*** WORKING DATA Section Begins ***

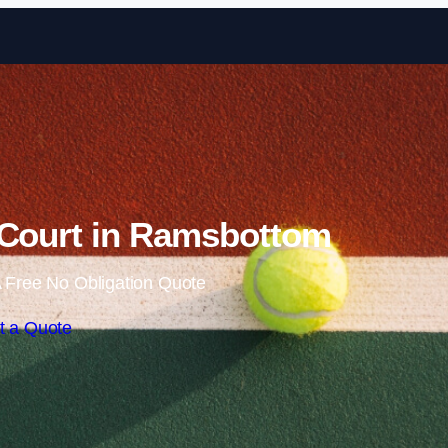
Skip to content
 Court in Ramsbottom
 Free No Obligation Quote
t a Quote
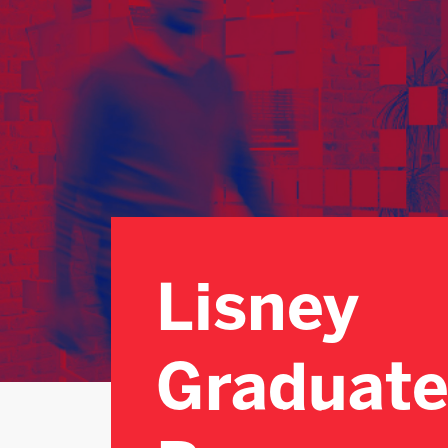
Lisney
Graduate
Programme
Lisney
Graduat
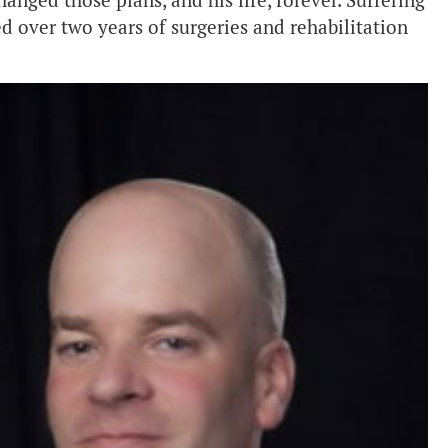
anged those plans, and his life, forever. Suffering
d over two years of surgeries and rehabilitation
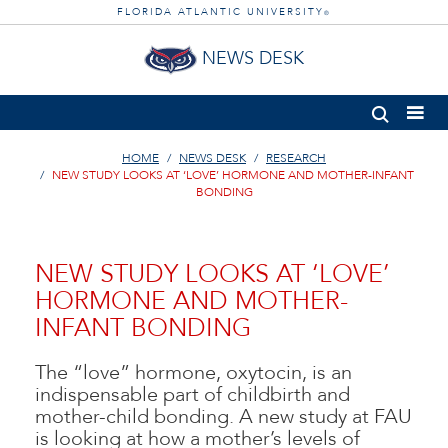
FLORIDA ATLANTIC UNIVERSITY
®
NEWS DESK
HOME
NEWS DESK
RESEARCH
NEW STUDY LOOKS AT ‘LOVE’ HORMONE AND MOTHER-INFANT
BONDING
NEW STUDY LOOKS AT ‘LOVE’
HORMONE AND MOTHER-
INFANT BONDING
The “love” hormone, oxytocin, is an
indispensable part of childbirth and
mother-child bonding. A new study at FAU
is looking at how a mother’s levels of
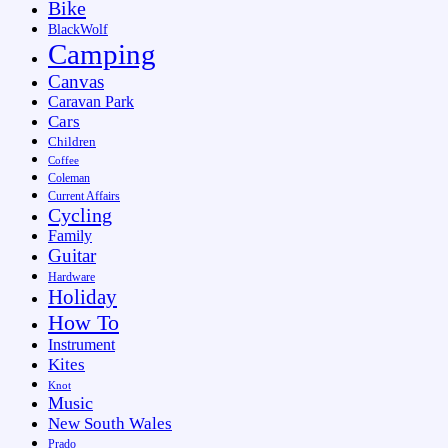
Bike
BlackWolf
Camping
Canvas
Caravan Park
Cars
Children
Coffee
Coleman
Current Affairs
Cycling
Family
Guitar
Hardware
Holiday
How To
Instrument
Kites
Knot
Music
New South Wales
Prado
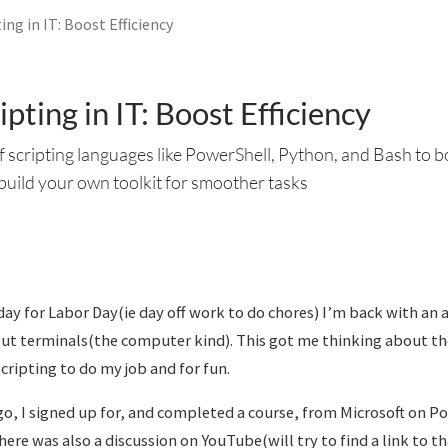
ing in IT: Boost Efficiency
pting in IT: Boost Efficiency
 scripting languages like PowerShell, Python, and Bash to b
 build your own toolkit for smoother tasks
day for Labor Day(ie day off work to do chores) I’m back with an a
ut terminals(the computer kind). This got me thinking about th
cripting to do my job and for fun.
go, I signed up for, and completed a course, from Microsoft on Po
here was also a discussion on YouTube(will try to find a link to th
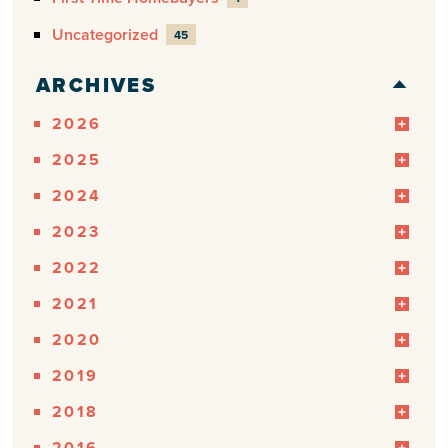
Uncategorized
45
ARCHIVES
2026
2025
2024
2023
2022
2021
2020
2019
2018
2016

*** WORKING DATA Section Ends ***
*** WORKING DATA Section Begins ***

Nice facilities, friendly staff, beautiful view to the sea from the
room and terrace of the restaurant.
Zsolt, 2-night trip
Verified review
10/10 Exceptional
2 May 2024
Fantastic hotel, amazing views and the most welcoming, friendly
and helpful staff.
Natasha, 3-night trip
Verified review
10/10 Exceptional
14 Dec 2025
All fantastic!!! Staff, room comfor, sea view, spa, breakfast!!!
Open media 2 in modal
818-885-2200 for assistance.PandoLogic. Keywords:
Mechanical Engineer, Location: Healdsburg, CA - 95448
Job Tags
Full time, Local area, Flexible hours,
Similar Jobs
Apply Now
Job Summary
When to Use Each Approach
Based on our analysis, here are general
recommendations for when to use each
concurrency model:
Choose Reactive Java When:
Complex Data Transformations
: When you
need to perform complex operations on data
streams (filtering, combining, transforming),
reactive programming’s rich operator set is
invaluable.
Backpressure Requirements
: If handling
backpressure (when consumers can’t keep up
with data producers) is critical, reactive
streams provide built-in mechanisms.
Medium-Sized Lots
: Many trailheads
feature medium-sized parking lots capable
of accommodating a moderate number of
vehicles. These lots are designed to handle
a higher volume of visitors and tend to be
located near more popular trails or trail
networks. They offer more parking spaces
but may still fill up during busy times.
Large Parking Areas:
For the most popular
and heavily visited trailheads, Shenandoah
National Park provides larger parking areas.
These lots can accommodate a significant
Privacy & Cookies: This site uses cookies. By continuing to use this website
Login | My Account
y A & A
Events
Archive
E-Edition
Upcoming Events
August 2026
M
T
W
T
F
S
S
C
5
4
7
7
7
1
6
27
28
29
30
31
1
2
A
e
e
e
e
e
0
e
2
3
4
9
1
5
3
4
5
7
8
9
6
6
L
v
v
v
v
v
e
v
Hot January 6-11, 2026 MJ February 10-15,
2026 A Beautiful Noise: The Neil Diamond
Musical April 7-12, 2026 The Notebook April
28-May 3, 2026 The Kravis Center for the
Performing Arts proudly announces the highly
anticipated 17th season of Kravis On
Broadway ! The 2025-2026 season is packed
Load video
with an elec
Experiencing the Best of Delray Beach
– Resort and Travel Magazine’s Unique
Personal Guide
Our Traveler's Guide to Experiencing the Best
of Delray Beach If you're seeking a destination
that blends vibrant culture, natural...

*** WORKING DATA Section Ends ***
*** WORKING DATA Section Begins ***

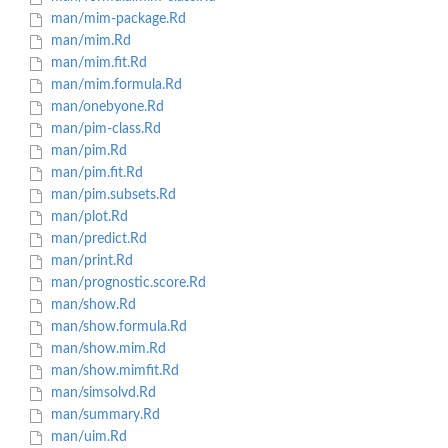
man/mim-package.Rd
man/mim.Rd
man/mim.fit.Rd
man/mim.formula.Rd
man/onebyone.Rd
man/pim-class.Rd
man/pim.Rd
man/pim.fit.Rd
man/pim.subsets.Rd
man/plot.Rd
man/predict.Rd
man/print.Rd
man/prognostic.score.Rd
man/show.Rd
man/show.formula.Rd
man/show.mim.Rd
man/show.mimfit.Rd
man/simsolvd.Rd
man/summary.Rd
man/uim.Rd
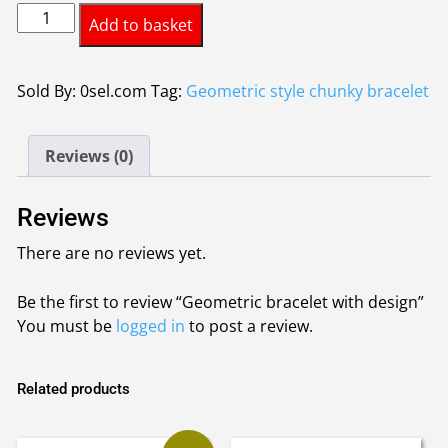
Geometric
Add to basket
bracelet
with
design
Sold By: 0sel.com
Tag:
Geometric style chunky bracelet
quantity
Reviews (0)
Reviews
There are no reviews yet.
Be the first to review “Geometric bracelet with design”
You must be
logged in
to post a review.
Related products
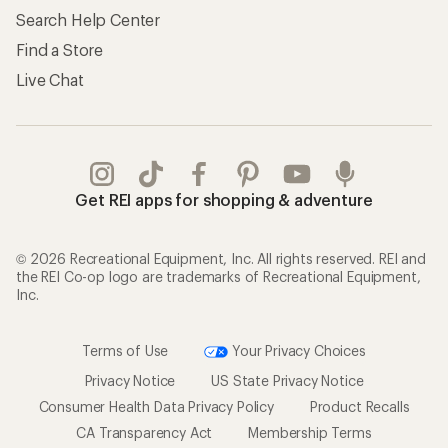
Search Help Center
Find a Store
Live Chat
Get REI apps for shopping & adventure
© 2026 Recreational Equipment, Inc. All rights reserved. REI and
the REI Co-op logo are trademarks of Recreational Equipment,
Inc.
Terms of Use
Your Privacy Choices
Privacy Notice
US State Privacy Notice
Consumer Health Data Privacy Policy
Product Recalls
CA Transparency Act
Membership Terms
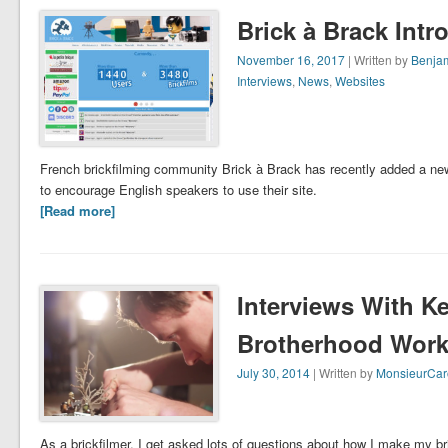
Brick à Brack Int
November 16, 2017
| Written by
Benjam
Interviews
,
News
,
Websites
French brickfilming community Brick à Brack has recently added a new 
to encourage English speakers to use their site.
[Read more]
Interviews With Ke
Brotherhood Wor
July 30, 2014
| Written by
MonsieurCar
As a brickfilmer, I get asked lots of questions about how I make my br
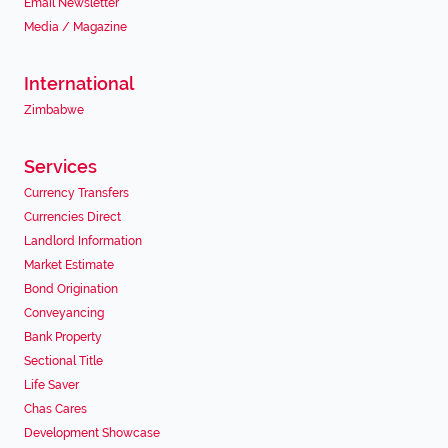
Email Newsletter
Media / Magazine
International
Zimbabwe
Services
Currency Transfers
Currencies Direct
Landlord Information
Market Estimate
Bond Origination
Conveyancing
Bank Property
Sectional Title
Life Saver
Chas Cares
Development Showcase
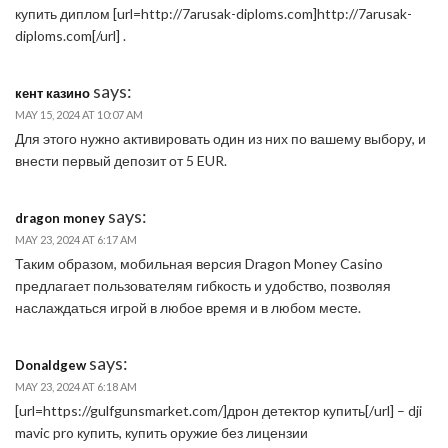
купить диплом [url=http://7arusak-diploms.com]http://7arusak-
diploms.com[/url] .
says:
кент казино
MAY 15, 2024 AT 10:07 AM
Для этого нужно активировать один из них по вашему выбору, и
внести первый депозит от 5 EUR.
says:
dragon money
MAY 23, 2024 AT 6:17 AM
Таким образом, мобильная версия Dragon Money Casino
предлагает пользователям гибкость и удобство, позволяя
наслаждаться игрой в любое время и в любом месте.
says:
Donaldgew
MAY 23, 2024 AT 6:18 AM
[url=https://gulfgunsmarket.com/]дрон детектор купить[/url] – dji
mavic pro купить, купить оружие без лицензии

*** WORKING DATA Section Ends ***

* [AIM OF THE TASK] Copy word for word the stretch of entries above from the line that has "streams provide built-in mechanisms." through the line that has "and heavily visited trailheads, Shenandoah", both ends included, and nothing outside it.

* [ANSWER FOR THE TASK]
streams provide built-in mechanisms.
Medium-Sized Lots
: Many trailheads
feature medium-sized parking lots capable
of accommodating a moderate number of
vehicles. These lots are designed to handle
a higher volume of visitors and tend to be
located near more popular trails or trail
networks. They offer more parking spaces
but may still fill up during busy times.
Large Parking Areas:
For the most popular
and heavily visited trailheads, Shenandoah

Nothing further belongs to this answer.